这里我们只需要标准化输入$X$，因为我们的输出$y$是离散标签，无须标准化。

from sklearn.preprocessing import StandardScaler

# Standardize the data (mean=0, std=1) using training data
X_scaler = StandardScaler().fit(X_train)

# Apply scaler on training and test data (don't standardize outputs for classification)
X_train = X_scaler.transform(X_train)
X_val = X_scaler.transform(X_val)
X_test = X_scaler.transform(X_test)

# Check (means should be ~0 and std should be ~1)
print (f"X_test[0]: mean: {np.mean(X_test[:, 0], axis=0):.1f}, std: {np.std(X_test[:, 0], axis=0):.1f}")
print (f"X_test[1]: mean: {np.mean(X_test[:, 1], axis=0):.1f}, std: {np.std(X_test[:, 1], axis=0):.1f}")

# Output
# X_test[0]: mean: -0.0, std: 1.0
# X_test[1]: mean: 0.1, std: 1.0

Weights

我们的目标是学习一个逻辑回归模型 $\hat{y}$，用来建模自变量 $X$ 与因变量 $y$ 的关系。

$$
\hat{y} = \frac{e^{W_yX}}{\sum_j{e^{WX}}}
$$

尽管我们的示例任务只涉及两个类别，但我们仍将使用多项式逻辑回归，因为softmax分类器可以推广到任意数量的类别。

第一步: 随机初始化模型的权重 $W$

INPUT_DIM = X_train.shape[1] # X is 2-dimensional
NUM_CLASSES = len(label_encoder.classes) # y has two possibilities (benign or malignant)
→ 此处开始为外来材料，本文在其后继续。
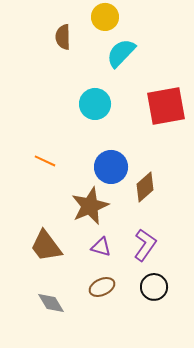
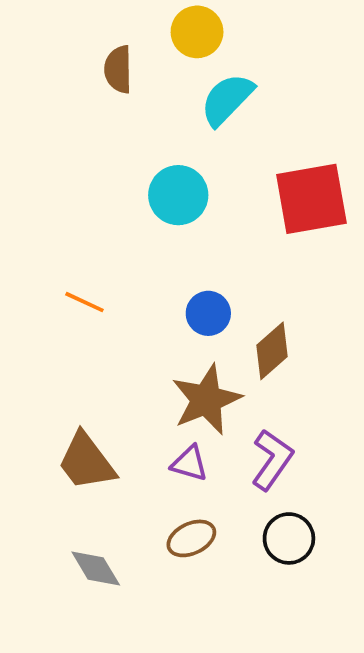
blue circle: (111, 167) -> (208, 313), size x0.7
brown star: (90, 206) -> (206, 400), moved

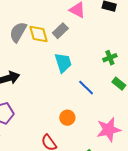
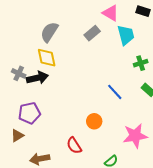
yellow diamond: (39, 34) -> (47, 58), moved
cyan trapezoid: (63, 63) -> (126, 35), moved

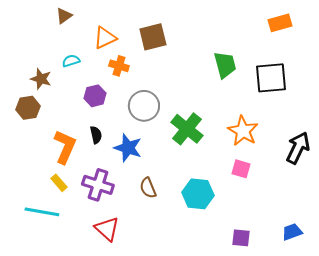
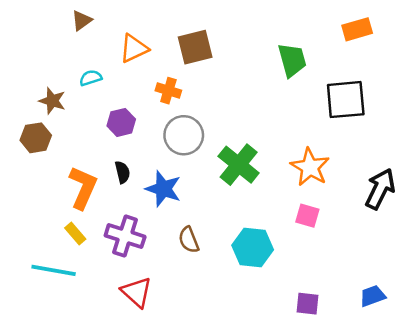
green trapezoid: (225, 65) -> (292, 60), moved
orange cross: (119, 66) -> (168, 91), moved

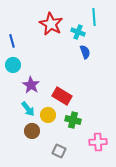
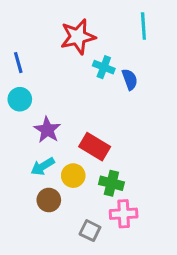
red star: (51, 24) -> (78, 37), turned 30
cyan cross: (78, 32) -> (104, 67), moved
cyan arrow: (28, 109) -> (43, 166), turned 98
pink cross: (98, 142) -> (124, 214), moved

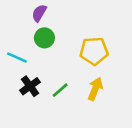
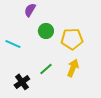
green circle: (44, 38) -> (46, 31), moved
black cross: (30, 86) -> (22, 82), moved

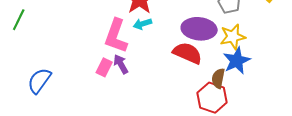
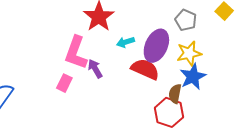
cyan arrow: (142, 24) -> (126, 42), moved
purple ellipse: (199, 29) -> (156, 46), turned -72
purple arrow: (121, 64) -> (95, 69), moved

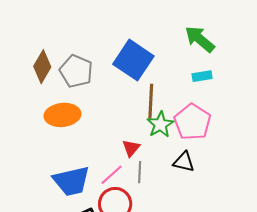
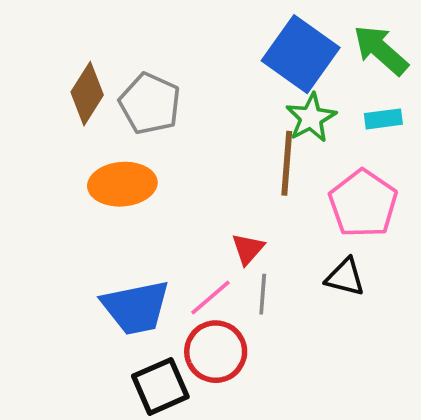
blue square: (133, 60) -> (301, 54), moved
green star: (160, 124) -> (311, 118), moved

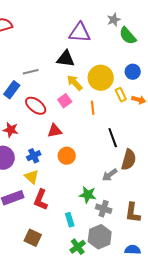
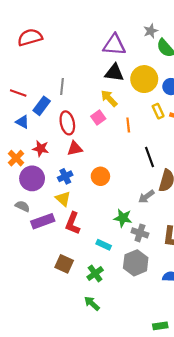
black triangle: (66, 59) -> (114, 73), moved
gray line: (31, 72) -> (62, 87), turned -70
yellow circle: (101, 78) -> (144, 79), moved
red ellipse: (36, 106) -> (67, 123), turned 40
red triangle: (55, 131) -> (75, 149), moved
cyan rectangle: (70, 220) -> (104, 245), turned -48
green cross: (78, 247) -> (95, 274), moved

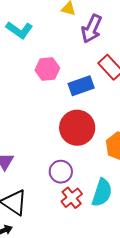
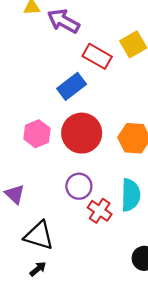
purple arrow: (92, 29) -> (63, 21), turned 112
pink hexagon: (47, 69) -> (37, 134), moved

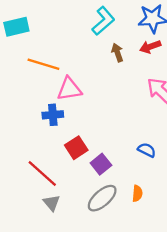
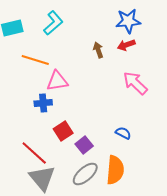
cyan L-shape: (103, 21) -> (53, 23), moved
orange semicircle: (137, 193) -> (115, 170), size x2.0
gray triangle: (52, 203) -> (42, 178), size x1.8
# Initialize random weights
W = 0.01 * np.random.randn(INPUT_DIM, NUM_CLASSES)
b = np.zeros((1, NUM_CLASSES))
print (f"W: {W.shape}")
print (f"b: {b.shape}")

# Output
# W: (2, 2)
# b: (1, 2)

Model

第二步 计算输入 $X$ 的对数值（$ z = WX $）。然后执行softmax操作得到预测类别的独热编码形式。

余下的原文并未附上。